- _Selected passage_:
Bettye LaVette at Jorma Kaukonen's Fur Peace Ranch, Pomeroy, Ohio, Oct. 13: Bettye LaVette was backed by guitar, bass, drums and keys/piano as she explored 12 back pages from all eras of Bob Dylan's songbook, from protest anthems to Christian declarations of faith, from well-known numbers to obscurities written between the 1960s and the 21st century. Indeed, the only person who might have rearranged these songs more radically than LaVette is Dylan himself.
Jorma Kaukonen (3) At Natalie’s Coal Fired Pizza & Live Music, Worthington, Ohio, June 13 (Early Show): There’s something refreshing about the way Jorma Kaukonen refuses to cash in on his legacy as a founder of the famed San Francisco sound with the Airplane. And as he played and sang his grizzled blues like a man walking the Mississippi Delta in the first part of the 20th century, it was again clear that Kaukonen chose the right path.
A-
Elton John (3) at Schottenstein Center, Columbus, Ohio, Nov. 2: If Elton John is really going to quit touring when his current trek ends - in 2021 - he’s going out in top form. From the first, teasing note of “Bennie and the Jets,” to the final, lingering sounds of “Goodbye Yellow Brick Road,” the musicians tinkered with arrangements just enough to keep things interesting for people who know these songs as well as they know anything. And if this is really farewell - and if "Yellow Brick Road" is really the last song 18,000 Columbus residents will ever hear John play live - it's a fond one.
Tedeschi Trucks Band (9) at Palace Theatre, Columbus, Ohio, Nov. 9: The 12-piece band begun its "An Evening With" show just after 8 p.m. with a 55-minute opening set that set the table for what came later. Singer Mike Mattison wailed the blues and crooned jazz when he joined Susan Tedeschi on incendiary renditions of "Key to the Highway" and "Right on Time," the front woman got introspective on Bob Dylan's "Going, Going, Gone" and the group wound up powering through yet another spell-binding concert of originals and covers that spanned the past 100 years of music and its myriad styles.
Todd Rundgren (38) at Express Live!, Columbus, Ohio, Sept. 12: Always unpredictable, Todd Rundgren is even more so when he tours as Unpredictable. On these occasions, he and his long-time band - guitarist Jesse Gress; former Tubes drummer Prairie Prince; Utopia bassist Kasim Sulton; and keyboardist Greg Hawkes of the Cars - work off a list of several dozen original and cover songs and play the ones that strike Rundgren's fancy on that particular evening. And on this night, the result was a wildly diverse, two-hour set of songs that bounced around nearly as much as Rundgren’s career itself.

- _Provided records_:
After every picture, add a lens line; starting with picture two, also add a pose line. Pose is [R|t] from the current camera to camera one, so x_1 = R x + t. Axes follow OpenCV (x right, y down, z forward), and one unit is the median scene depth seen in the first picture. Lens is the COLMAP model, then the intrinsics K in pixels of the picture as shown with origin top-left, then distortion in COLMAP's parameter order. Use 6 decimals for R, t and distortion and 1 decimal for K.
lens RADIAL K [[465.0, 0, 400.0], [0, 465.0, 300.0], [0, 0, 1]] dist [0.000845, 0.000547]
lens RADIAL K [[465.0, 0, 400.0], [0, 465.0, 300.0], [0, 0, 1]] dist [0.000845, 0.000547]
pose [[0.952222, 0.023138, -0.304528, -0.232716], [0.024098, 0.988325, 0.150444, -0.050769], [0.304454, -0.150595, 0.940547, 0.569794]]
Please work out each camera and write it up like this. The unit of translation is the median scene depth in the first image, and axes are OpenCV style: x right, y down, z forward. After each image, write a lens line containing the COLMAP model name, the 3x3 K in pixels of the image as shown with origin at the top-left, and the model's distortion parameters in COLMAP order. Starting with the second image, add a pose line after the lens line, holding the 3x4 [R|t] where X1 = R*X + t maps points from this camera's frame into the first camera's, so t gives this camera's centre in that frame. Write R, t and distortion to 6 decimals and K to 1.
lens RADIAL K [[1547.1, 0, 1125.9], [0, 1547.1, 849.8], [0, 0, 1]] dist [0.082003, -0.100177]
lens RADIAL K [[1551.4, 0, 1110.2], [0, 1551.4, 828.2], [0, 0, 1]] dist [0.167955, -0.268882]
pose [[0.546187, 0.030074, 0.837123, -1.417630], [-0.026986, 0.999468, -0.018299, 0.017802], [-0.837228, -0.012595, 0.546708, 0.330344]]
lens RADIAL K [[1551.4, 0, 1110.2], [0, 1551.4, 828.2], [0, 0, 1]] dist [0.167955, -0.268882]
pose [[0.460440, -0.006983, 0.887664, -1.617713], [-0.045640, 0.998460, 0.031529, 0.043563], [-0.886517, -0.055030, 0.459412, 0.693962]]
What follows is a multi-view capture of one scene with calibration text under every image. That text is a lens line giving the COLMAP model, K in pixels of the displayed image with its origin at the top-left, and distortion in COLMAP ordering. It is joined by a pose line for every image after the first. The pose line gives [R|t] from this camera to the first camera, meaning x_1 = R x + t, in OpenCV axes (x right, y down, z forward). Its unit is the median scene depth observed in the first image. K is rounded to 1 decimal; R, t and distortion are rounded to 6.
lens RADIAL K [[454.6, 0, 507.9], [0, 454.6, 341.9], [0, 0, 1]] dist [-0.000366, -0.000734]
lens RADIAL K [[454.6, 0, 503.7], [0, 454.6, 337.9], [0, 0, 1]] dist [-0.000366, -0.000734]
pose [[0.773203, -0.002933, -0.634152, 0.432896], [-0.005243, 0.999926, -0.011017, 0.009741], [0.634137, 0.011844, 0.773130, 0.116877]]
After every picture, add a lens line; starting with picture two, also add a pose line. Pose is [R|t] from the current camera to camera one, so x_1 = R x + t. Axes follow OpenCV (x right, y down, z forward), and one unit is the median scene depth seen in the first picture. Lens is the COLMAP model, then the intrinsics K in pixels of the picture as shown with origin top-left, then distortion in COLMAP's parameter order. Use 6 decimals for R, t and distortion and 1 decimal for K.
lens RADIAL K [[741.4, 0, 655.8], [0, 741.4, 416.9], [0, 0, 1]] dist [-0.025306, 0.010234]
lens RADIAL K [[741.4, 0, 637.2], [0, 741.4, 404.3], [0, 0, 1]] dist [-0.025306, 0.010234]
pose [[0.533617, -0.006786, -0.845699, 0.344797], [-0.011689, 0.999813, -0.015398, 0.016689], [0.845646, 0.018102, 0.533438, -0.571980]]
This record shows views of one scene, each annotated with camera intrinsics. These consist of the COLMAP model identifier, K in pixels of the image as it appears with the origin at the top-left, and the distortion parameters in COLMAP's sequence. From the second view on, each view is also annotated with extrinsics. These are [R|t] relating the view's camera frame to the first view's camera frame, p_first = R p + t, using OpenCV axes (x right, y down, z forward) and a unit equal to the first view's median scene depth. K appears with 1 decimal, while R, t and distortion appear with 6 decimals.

- _Requirement_: Resume the concert reviews from the point where they stop. The entries are unrelated to the concert reviews.

- _Exercise response_:
Bruce Hornsby (9) & the Noisemakers at Columbus Commons, Columbus, Ohio, Aug. 24: Hornsby and his current band channeled the pianist's former band, the Grateful Dead, and their taking-the-music-for-a-walk ethos. Stretching it out is a way of life for Hornsby & Noisemakers, who played just 16 songs in 130 minutes.
Roger Daltrey Performs the Who’s Tommy at Fraze Pavilion, Kettering, Ohio, July 2: On a stage packed full of musicians, Daltrey, the Dayton Philharmonic Orchestra and members of the Who’s touring band played Tommy front to back. And they played the shit out of it. The Philharmonic was a fully integrated part of the show, kicking off the concert with “Overture” as it’s always been meant to be heard; turning “Tommy Can You Hear Me” into a whimsical pops-concert moment; adding welcome flourishes to “Sally Simpson;” and filling “We’re Not Gonna Take It” with majesty.
Peter Rowan’s (2) Twang an’ Groove at Jorma Kaukonen’s Fur Peace Ranch, Pomeroy, Ohio, June 16: Once one of Bill Monroe’s Bluegrass Boys, a co-founder of Old & In the Way and author of classics including “Midnight Moonlight” and New Riders of the Purple Sage’s signature song, “Panama Red,” both of which were played toward the tail end of Set Two, Peter Rowan has been a part of some of bluegrass’ most-important 20th-century moments. He’ll be 76 on the Fourth of July, but his hands are still supple, his voice still able to climb to high-and-lonesome heights with his yodel intact, as his version of Jimmie Rodgers’ “Blue Yodel No. 3” demonstrated.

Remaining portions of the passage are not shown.